— Task item —
Search the data for the word "testing" and copy out every line that has it.

________________________________________

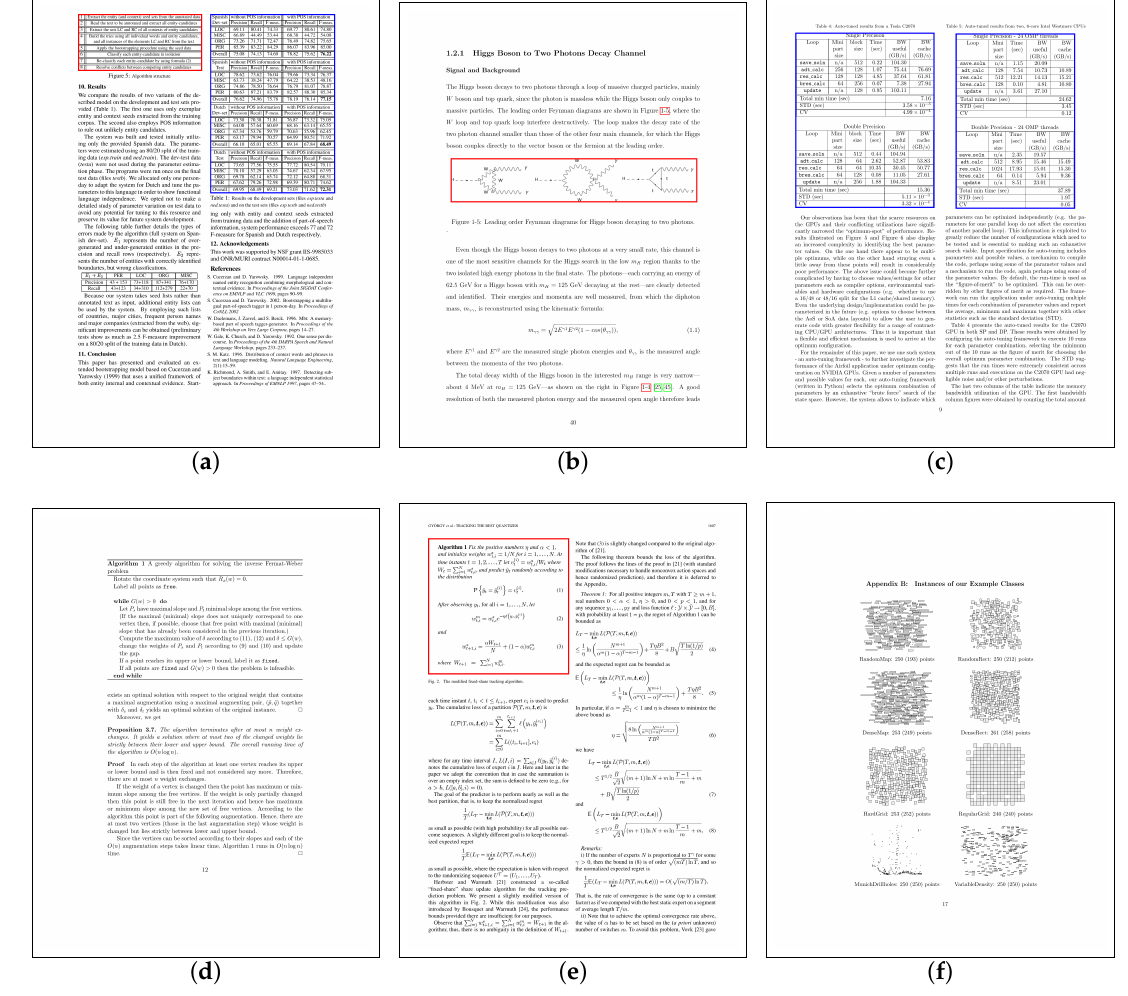
Figure 2. Some annotated examples from the CS-Large corpus [4]. Table annotations in blue, figure annotations in red. Subfigure ( a ) shows a document with three tables. One of them is annotated as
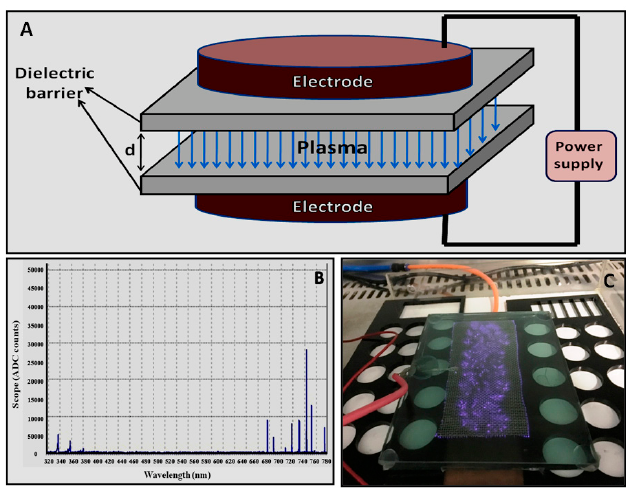
Fig. 2: The plasma experimental apparatus: (A) A schematic design of DBD. (B) The plasma experimental apparatus DBD (Model: PS200, Nik Fanavaran Plasma Co., Iran). (C) Optical emission spectro- scopy-based spectrum to illustrate plasma diagnostic data.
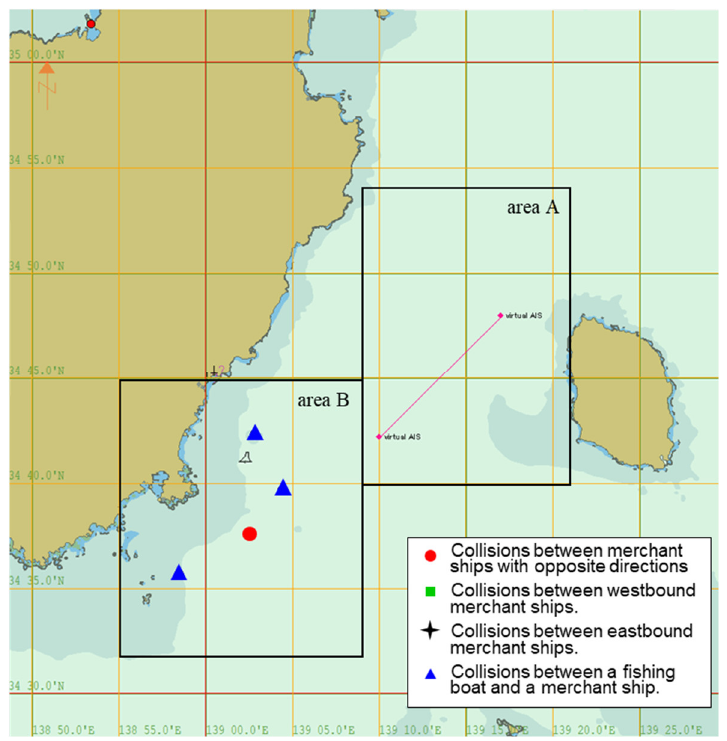
Figure 16. Collision locations in the period after the implementation of the RR (January 2018–March 2022). (Source: Japan-Marine Accident Risk and Safety Information System (J-MARIS) [34]). Table 2. Collision occurrences by encounter type.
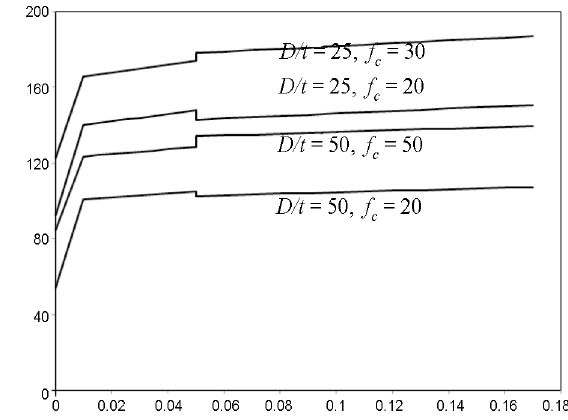
Fig. 9. Relationship of compressive strength of confined f ) versus prestressing ratio ( concrete ( cc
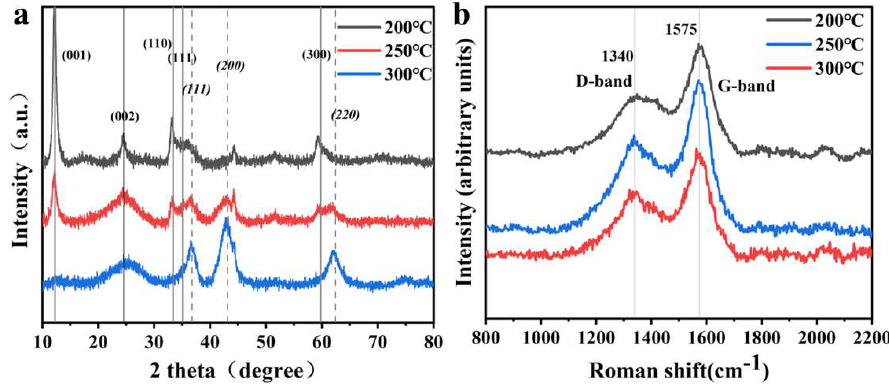
Figure 2. XRD spectra ( a ) and Raman patterns ( b ) of CNFs@Ni(OH) 2 /NiO-X. The Raman spectra of CNFs@Ni(OH) 2 /NiO-X (Figure 2b) displayed that their curves contained two distinctive characteristic peaks located at about 1340 cm −1 and about 1575 cm −1 , respectively, corresponding to the D-band and G-band of the C-atom crystal. The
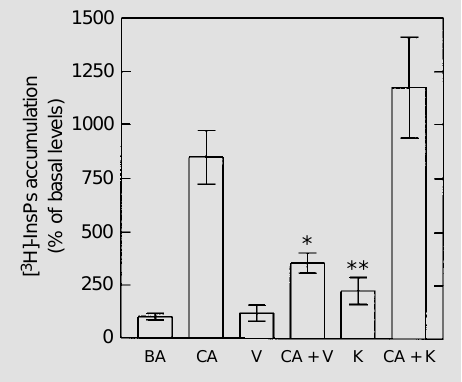
Figure 2 - Inhibition of the carba- chol (CA)-induced [ 3 H]-InsPs ac- cumulation by depolarizing agents in retinas of 14-day-old embryos (E14). Veratridine (V), at 50 µM, and 50 mM KCl (K) were added 10 min before 100 µM carbachol. Data are reported as mean ± SEM (error bars) for 3 to 6 experiments performed in duplicate. No significant differ- ence was observed between non-stimulated retinas and those incubated only with ver- atridine. * P<0.01 vs CA; **P<0.05 vs basal levels (BA) (Student t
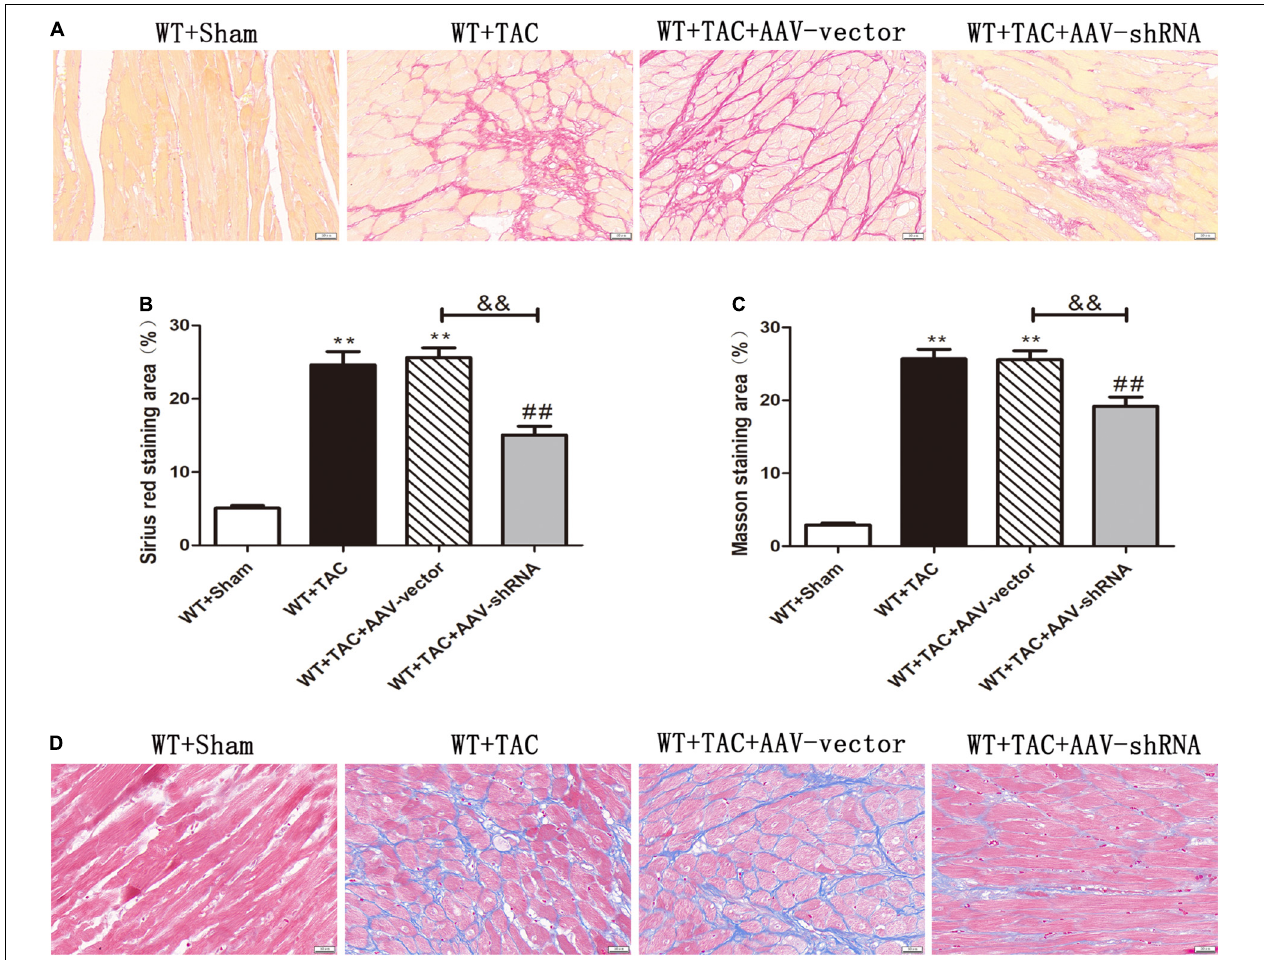
FIGURE 11 | Interference with RIPK3 can improve the degree of collagen deposition and myocardial fibrosis in HF mice. Male 8-week-old WT mice were pretreated with AAV-vector and AAV-shRNA through the tail vein, and TAC was performed using a 28-g needle. The control group received sham surgery. All groups of mice were given continuous feeding for 6 weeks. Hearts were then obtained for correlative testing. (A) Sirius red staining, bar = 50 µ m. (B) Sirius red staining area measurements. (C) Masson staining area measurements. (D) Masson staining, bar = 50 µ m. Compared with WT + sham group, ** P < 0.01; compared with WT + TAC group, ## P < 0.01; compared with WT + AAV-vector group, && P < 0.01. n =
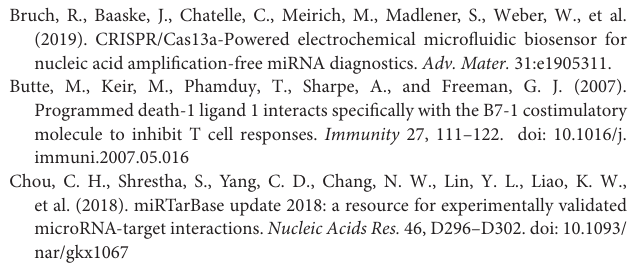
Supplementary Figure 1 | Gating strategy for the CD8 + T cell and PD-1-expressing CD8 + T cell. (A) Total lymphocytes were gated based on side-scatter and forward-scatter. (B) Doublets were eliminated from the analysis by FS-area (FS-A) and FS-height (FS-H). (C) Cells were further analyzed by expression of CD8. (D) Within CD8 + T cells and PD-1-expressing cells were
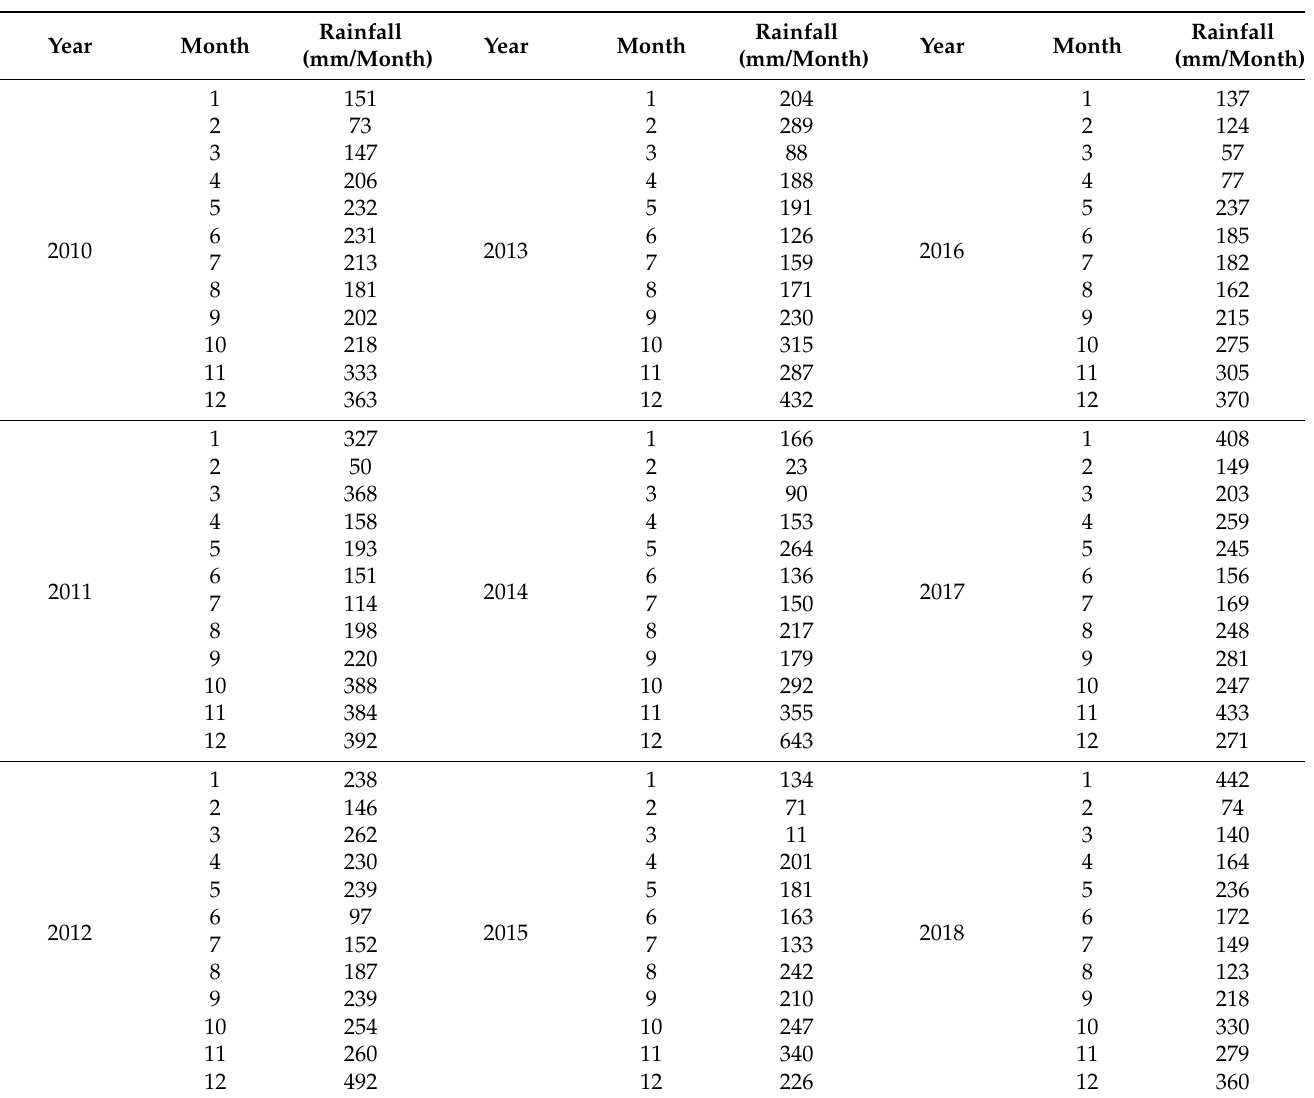
Table A2. Monthly rainfall in Peninsula Malaysia from 2010 to 2018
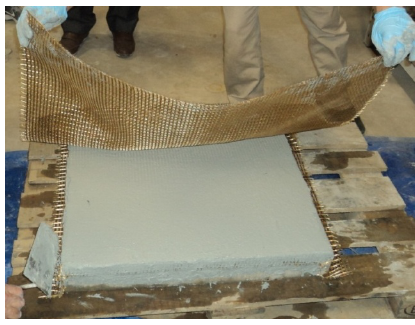
Figure 7: Application of the first layer of PBO Figure 8: Drawing up of the first mortar layer 4 mm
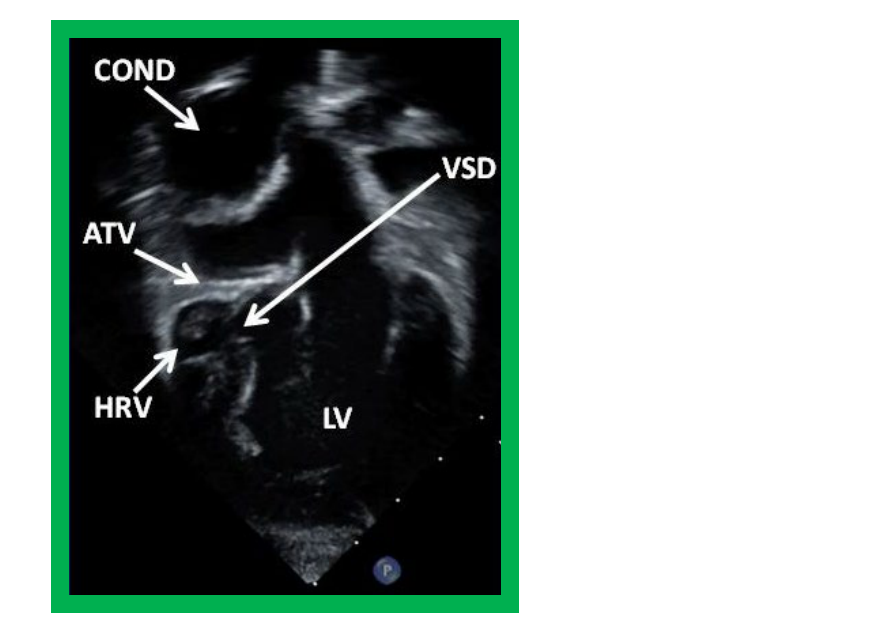
Figure 39. Selected video frame from an apical four-chamber view demonstrating the left ventricle (LV), hypoplastic right ventricle (HRV) with an atretic tricuspid valve (ATV) in a patient who had Fontan procedure. Cross-sectional view of the conduit (COND) is also shown. Note small ventricular septal defect (VSD) (long arrow).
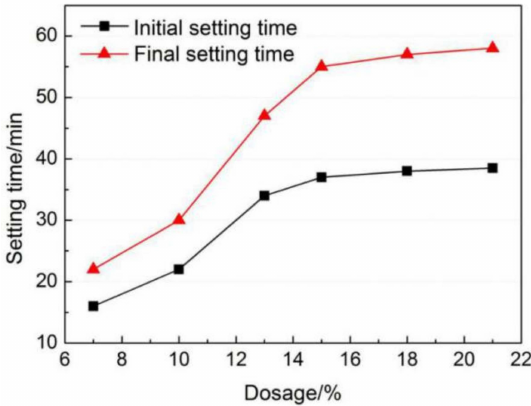
Figure 4. E ff ects of gypsum dosage on setting time of AMCSA.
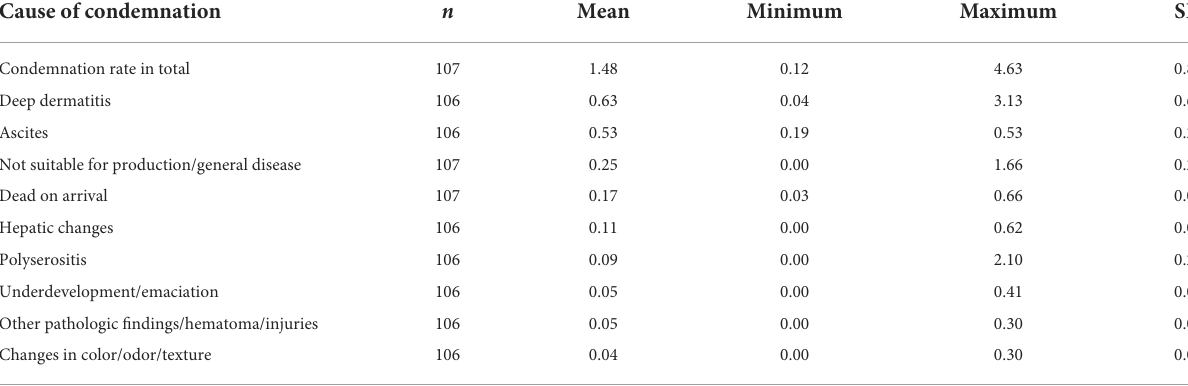
TABLE 3 Causes of condemnation (%), mean, minimum, maximum, and standard deviation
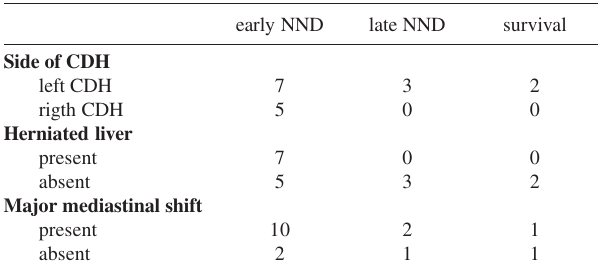
Table 3 - Outcome for neonates with isolated CDH, by prenatal ultrasonographic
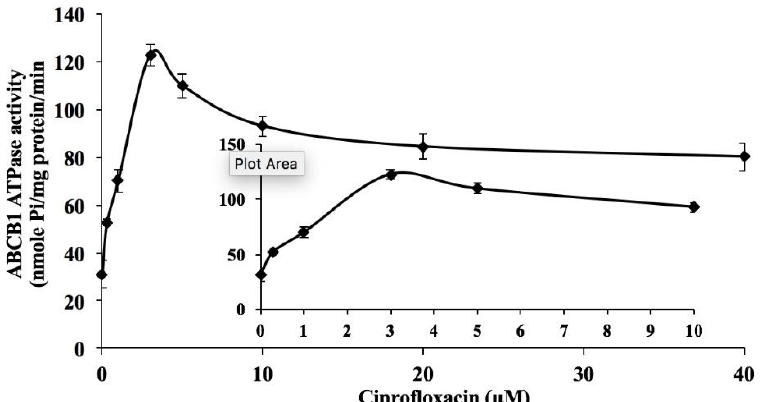
Figure 5. Effect of ciprofloxacin on orthovanadate (Vi)-sensitive ABCB1 ATPase activity. Crude membranes (10 µ g protein/reaction) from High-five cells expressing ABCB1 were incubated with increasing concentrations of ciprofloxacin (0–40 µ M). The inset shows stimulation of ATP hydrolysis at concentration of 0–10 µ M ciprofloxacin. The mean values are plotted and error bars depict SD.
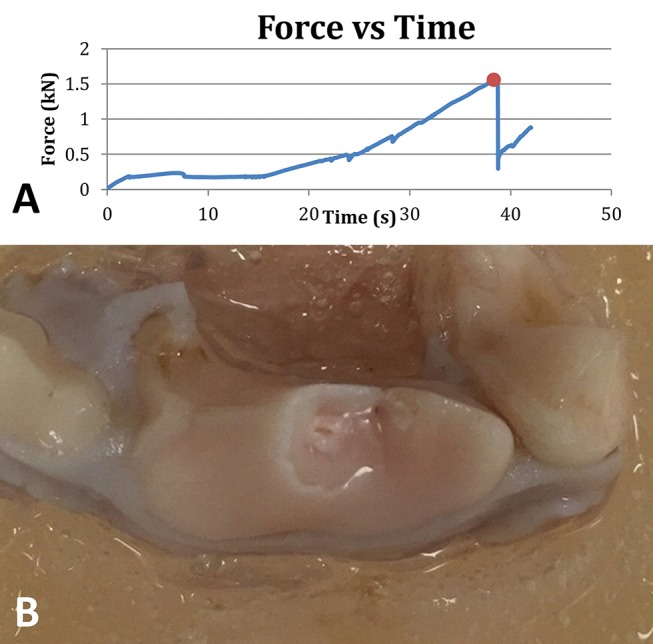
A representative plot of the force applied to a tooth as a function of time. The ultimate force before instantaneous failure is denoted with a red dot (A). Right maxillary fourth premolar tooth showing a complicated crown fracture (i.e., with pulp exposure) following mechanical testing (B).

________________________________________

— The completed task —
FIGURE 11 | Interference with RIPK3 can improve the degree of collagen deposition and myocardial fibrosis in HF mice. Male 8-week-old WT mice were pretreated with AAV-vector and AAV-shRNA through the tail vein, and TAC was performed using a 28-g needle. The control group received sham surgery. All groups of mice were given continuous feeding for 6 weeks. Hearts were then obtained for correlative testing. (A) Sirius red staining, bar = 50 µ m. (B) Sirius red staining area measurements. (C) Masson staining area measurements. (D) Masson staining, bar = 50 µ m. Compared with WT + sham group, ** P < 0.01; compared with WT + TAC group, ## P < 0.01; compared with WT + AAV-vector group, && P < 0.01. n =
A representative plot of the force applied to a tooth as a function of time. The ultimate force before instantaneous failure is denoted with a red dot (A). Right maxillary fourth premolar tooth showing a complicated crown fracture (i.e., with pulp exposure) following mechanical testing (B).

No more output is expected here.